▶ [Assignment]:
Write out, word for word, every line from the one containing "臨床像と病理組織学的所見から、" through the last line of the records below, both ends included.

▶ [Supplied information]:
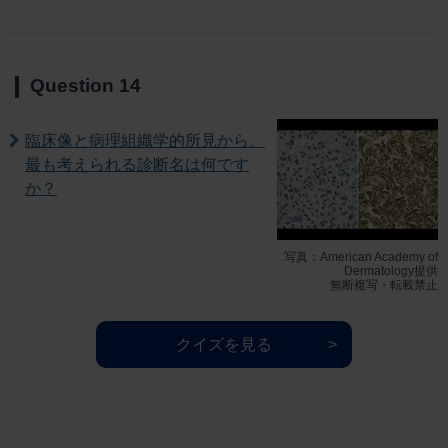
Question 14
臨床像と病理組織学的所見から、
最も考えられる診断名は何です
か？
写真：American Academy of
Dermatology提供
無断複写・転載禁止
クイズを見る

▶ [Exercise result]:
臨床像と病理組織学的所見から、
最も考えられる診断名は何です
か？
写真：American Academy of
Dermatology提供
無断複写・転載禁止
クイズを見る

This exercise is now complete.